Taming 100 nodes of number hungry processors is BIG job. Join Dan Stanzione as he guides you through the issues and challenges of a cluster administrator. And, yes, sleeping through he night as a cluster admin is possible.

A look at the history and state of some cluster distributions

Welcome to Cluster Monkey and the Cluster administration column. The theme of this column is clusters from a system administration point of view. Sure, you can create all kinds of fantastic applications on your cluster, but that doesn't do anyone any good unless you can log in!

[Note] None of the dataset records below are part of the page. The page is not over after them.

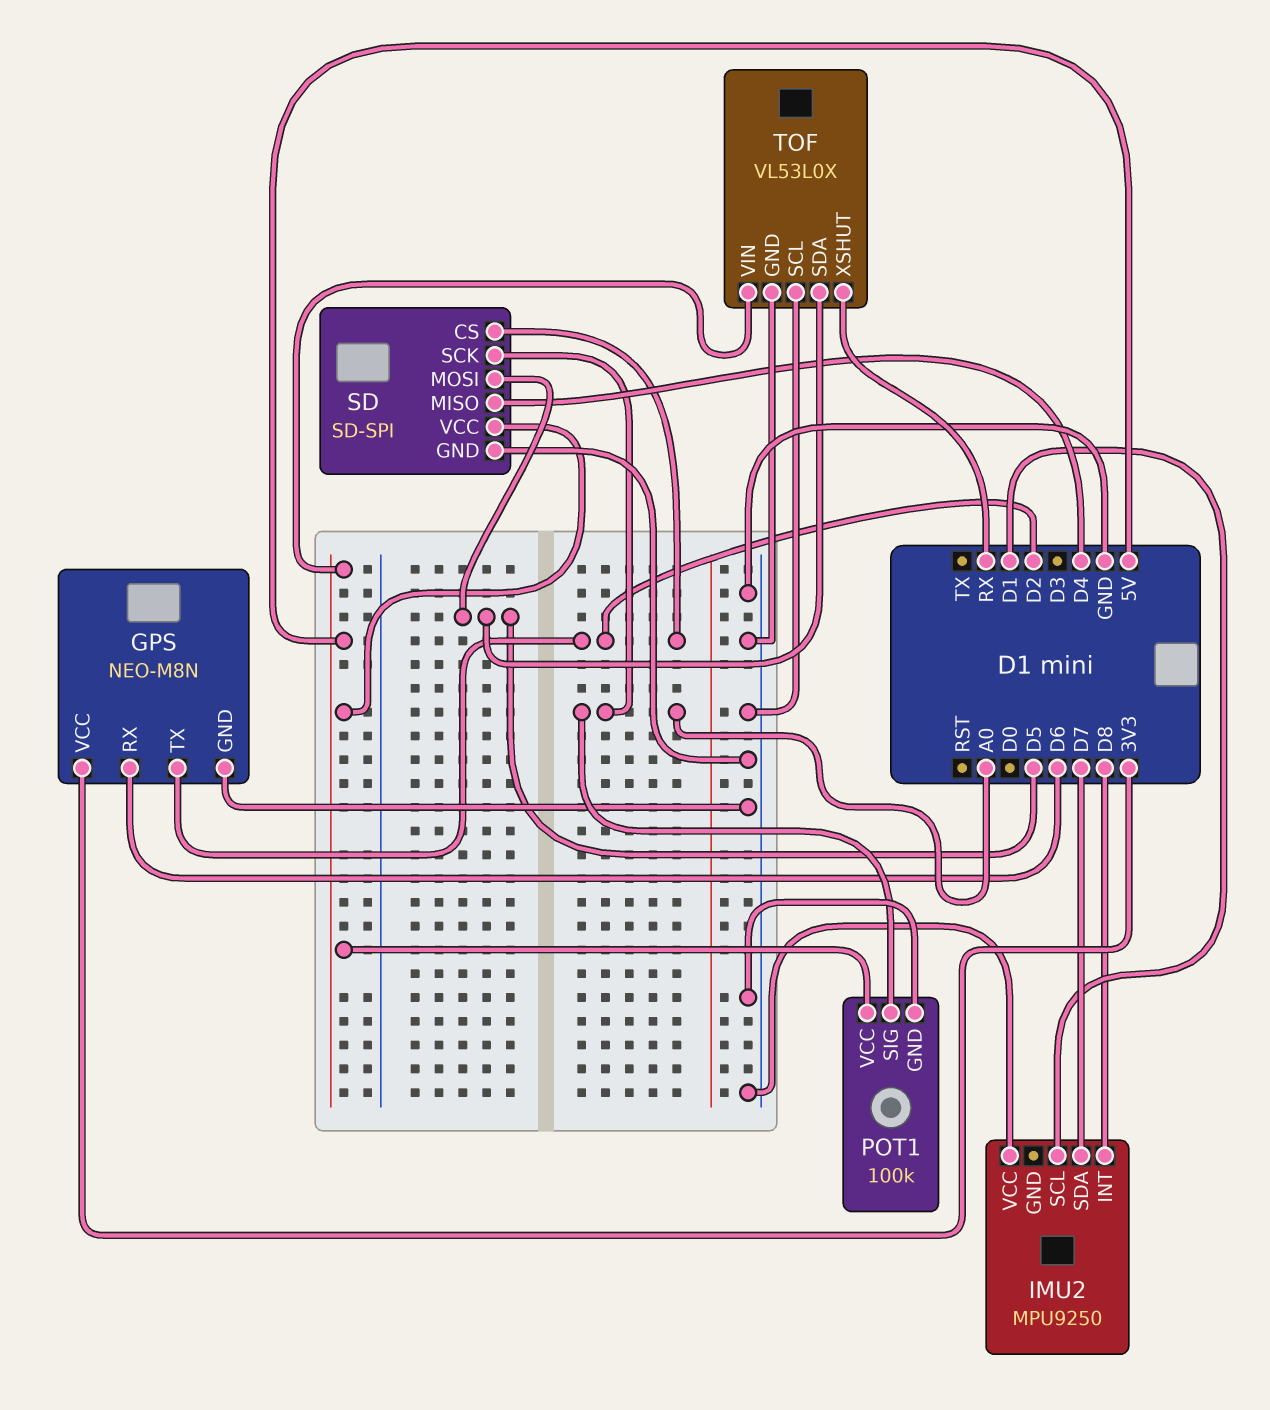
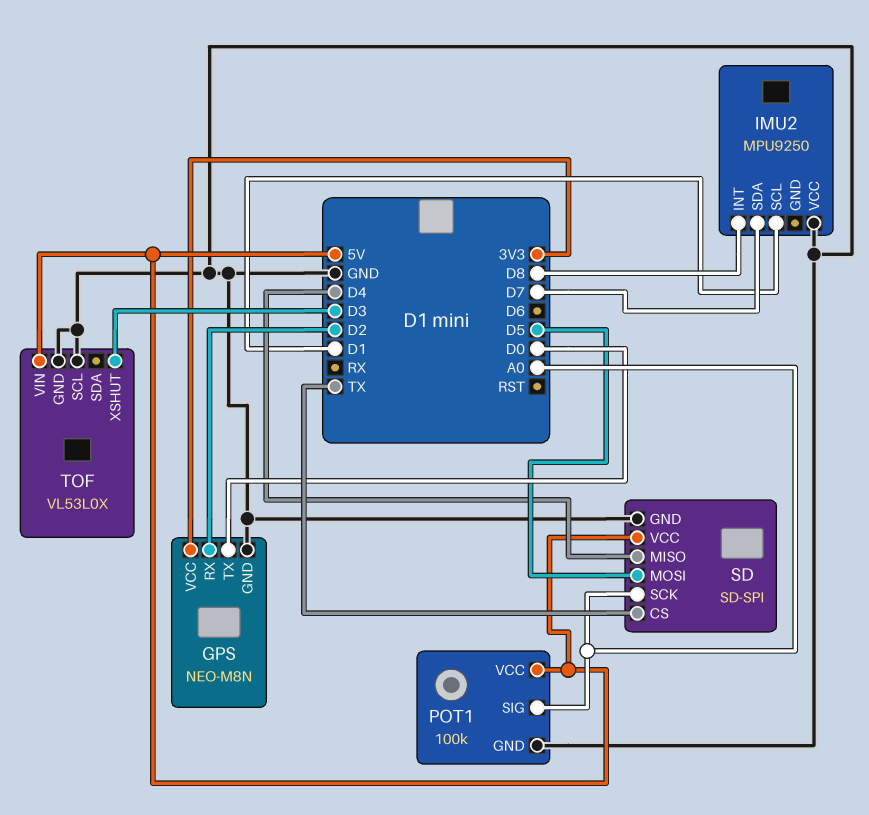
GPS pin RX: D6 -> D2
GPS pin TX: D2 -> D0
SD pin CS: D2 -> TX
TOF pin SDA: D5 -> none
TOF pin XSHUT: RX -> D3

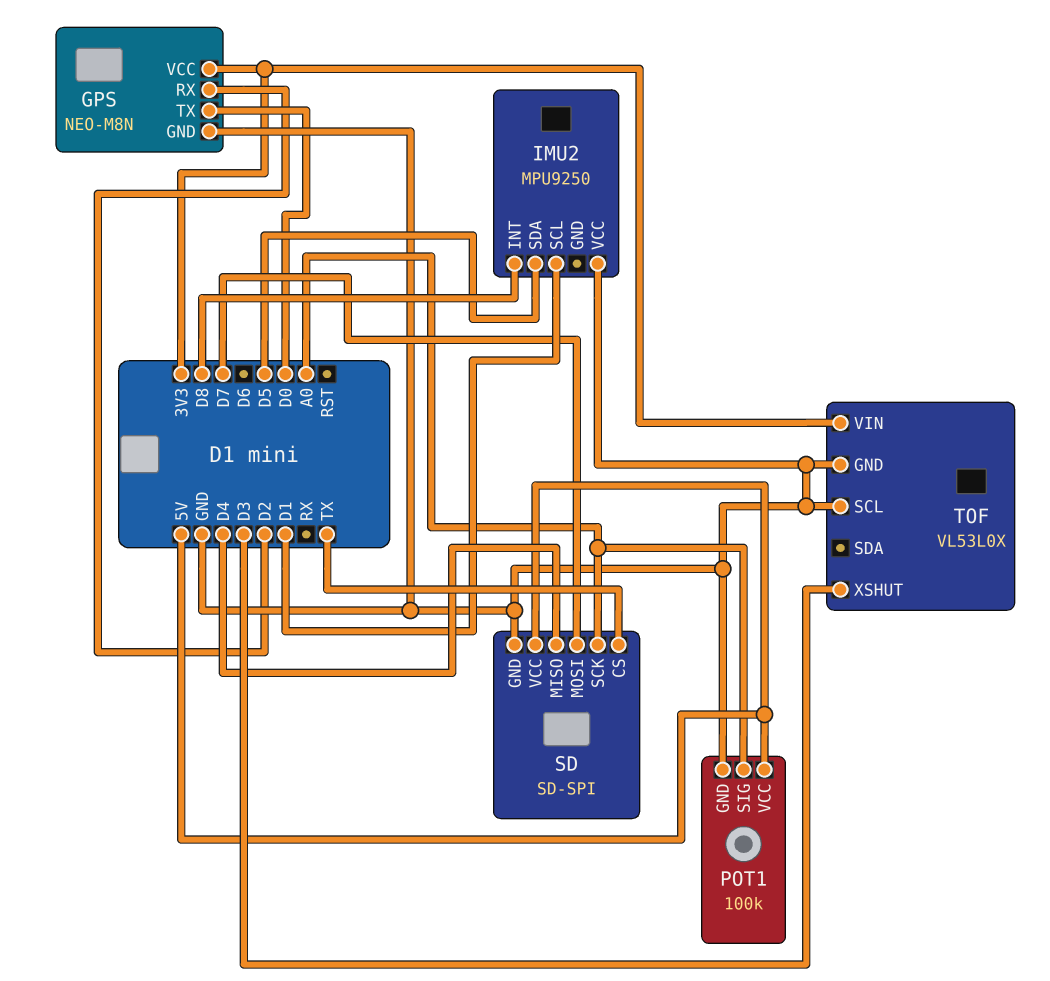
IMU2 pin SDA: D7 -> D5
SD pin MOSI: D5 -> D7
TOF pin VIN: 5V -> 3V3

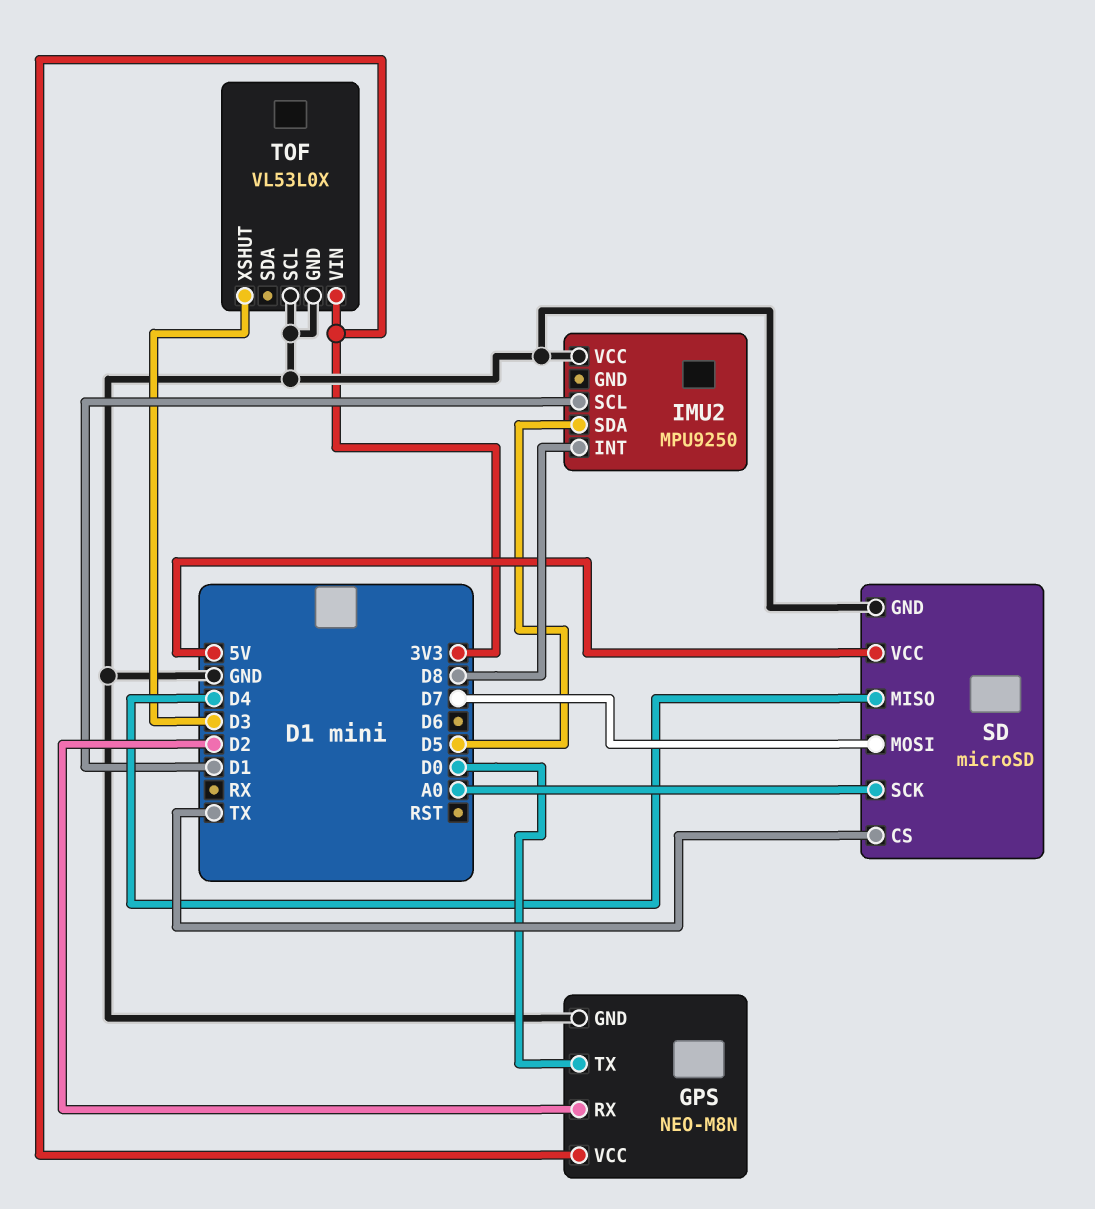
POT1: 100k -> none
POT1 pin GND: GND -> none
POT1 pin SIG: A0 -> none
POT1 pin VCC: 5V -> none
SD: SD-SPI -> microSD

The cluster administrator has some unique challenges, that your normal everyday system administrator doesn't face. For starters, you are likely to be responsible for many more machines. While you may have one cluster, that cluster may consist of hundreds of individual nodes. From a hardware perspective, maintaining 512 cluster nodes is just about as hard as maintaining 512 individual workstations. Nothing about putting machines in a cluster makes disks, fans, or power supplies less likely to burn out. From the software perspective, though, running a 512 node cluster can be a lot different than running 512 workstations. There are really two facets to cluster administration, things you must do on a per-node basis, like fixing disk drives, and things you must do only once on a per-cluster basis, such as (hopefully) adding new users. The goal of your cluster distribution or management software, and your goal as an administrator, is to turn as many per-node administration tasks into per-cluster tasks as possible.